(Part 2 of a three-part series on gangs in Long Beach)
by Doug Haubert
Long Beach City Prosecutor
Last week, I wrote about the death and devastation that follows the Gang Life. Gang membership typically leads to only two outcomes: a sudden, violent death on the streets, or a slow death behind bars.
I told the story of one particular gang member, Bryan Soriano-Gutierrez, 18, who I met when I was on a ride-along with Long Beach police officers. He sold and used methamphetamine (meth), but you couldn’t tell right away by talking to him. He had a straight, brisk stride when he walked up to the officers I was with. He spoke with a confidence and energy that you would associate with almost any 18-year-old.
Bryan Soriano-Gutierrez, as it turned out, would be murdered four weeks after I met him. He was shot dead by an unknown assailant at midnight a few blocks from where we met. While at a glance he might have looked like almost any other 18-year-old, his decision to join a gang would separate Soriano-Gutierrez from others.
More recently, I was talking to a friend of mine about meeting Soriano-Gutierrez and the circumstances of his death. My friend lives in Long Beach, but in a neighborhood closer to the Orange County border than the central Long Beach streets where Soriano-Gutierrez lived and died. My friend’s jaw dropped. Sure, he lives in Long Beach and, of course, he hears about the occasional shootings, but he does not associate such actions with his Long Beach.
I’ve seen others react the same way. They think Long Beach is two separate cities, one an urban jungle where, according to news reports, there are shootings, robberies, drug dealings, and other miscellaneous mayhem. In contrast, the other Long Beach where my friend lives has well-kept suburban neighborhoods, safe parks and clean streets.
This vision of separateness is really just an illusion. The truth is that Soriano-Gutierrez’s Long Beach is also my friend’s Long Beach. Anyone who thinks of Long Beach as A Tale of Two Cities is off by one.
In last week’s commentary, I also talked about the tragic and heartbreaking murder of Melody Ross, a high-school student who had absolutely no gang involvement. She was shot by a gang member named Tom Vinson, who was convicted of her murder and sentenced to serve 155 years in state prison.
Many people know that Melody Ross’s murder was part of the motivation for me to run for city prosecutor. Like many parents who read about Ross’s murder, my reaction was one of anger, and since I have two daughters, one who will soon be a high-school student, my anger was quickly followed by concern. I decided to return to the City Prosecutor’s Office (where my legal career began as a deputy city prosecutor) in order to help make a difference in our city.

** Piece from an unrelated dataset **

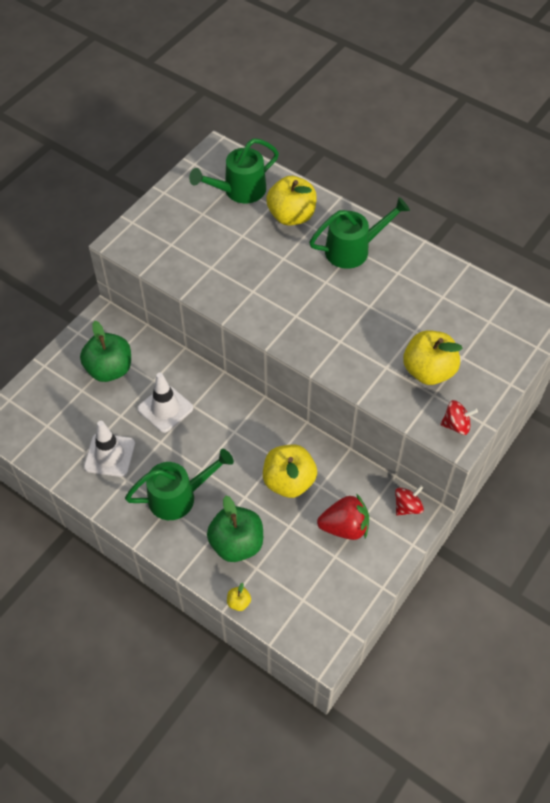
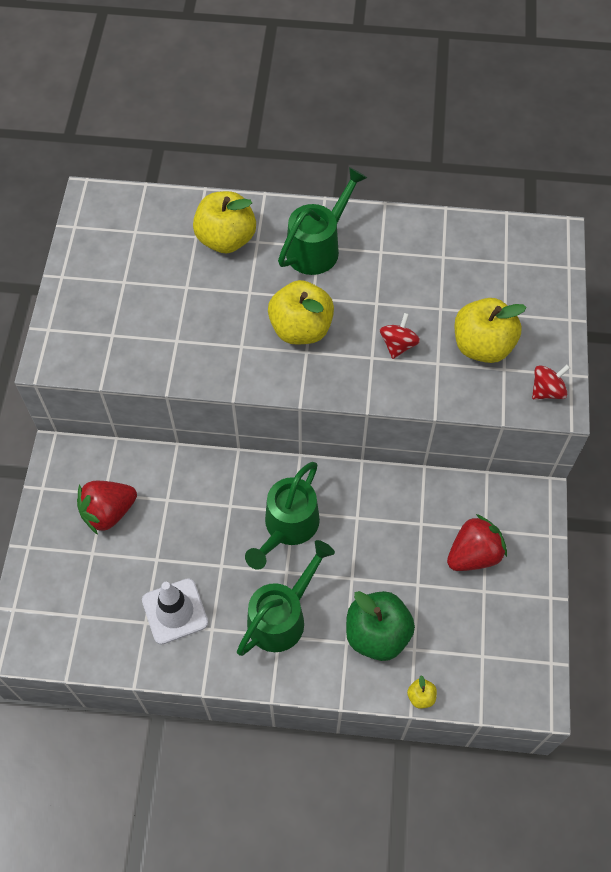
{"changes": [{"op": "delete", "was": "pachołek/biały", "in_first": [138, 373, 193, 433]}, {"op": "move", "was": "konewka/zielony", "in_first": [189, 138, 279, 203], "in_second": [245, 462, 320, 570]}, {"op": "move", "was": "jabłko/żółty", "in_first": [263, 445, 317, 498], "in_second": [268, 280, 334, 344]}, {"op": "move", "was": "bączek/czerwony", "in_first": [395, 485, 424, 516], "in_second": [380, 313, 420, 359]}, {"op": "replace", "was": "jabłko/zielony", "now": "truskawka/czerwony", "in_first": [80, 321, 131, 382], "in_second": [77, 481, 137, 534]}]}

I am proud that my office, working closely with LBPD, is aggressively targeting the most active gang members through gang injunctions and other actions. We are going after gang leadership because doing so ensures our limited resources are directed at those most responsible for street violence. Also, aiming at the most active and violent gang leaders interferes with the ability of gangs to recruit new members.
Why is that important? Because gangs are now recruiting kids as young as 12 years old. Gang leaders know they need to recruit kids at a young age because virtually every day in LA County another gang member is murdered or sent to prison for life. One thing is clear– we will not be able to control the growth of gangs unless we stop gang recruitment of kids.
I am also proud of our new Parent Accountability and Chronic Truancy (PACT) program, which targets kids and their parents when kids commit crimes or skip too much school. Under a new state law, kids in grades K–8 who miss more than 10 percent of the school year without any excuse are deemed “chronic truants.”
Studies show that chronic truants are less likely to earn a high-school diploma, more likely to become victims of crime, and, not surprisingly, chronic truants are front-line targets for gang recruitment. Gangs take to school dropouts like sharks to small fish.
Because we are one city, and because gang violence has the potential to affect any one of us and any time, it is time that Long Beach focused on the gang problem like never before. Timing is critical, not just because of the reported rise in gang activity nationwide, but because the state’s budget cuts are causing the early release of criminals from jail. LA County will be hit harder than other counties.
Those who think gang crime is someone else’s problem need to think again. I hope this commentary, and the one I wrote last week, will help people understand the gang problem for what it is– a citywide issue. Our gang injunction program, which suppresses and disrupts gang activity, and our PACT program, which makes it harder for gangs to recruit kids, are only a small part of what needs to be done in Long Beach.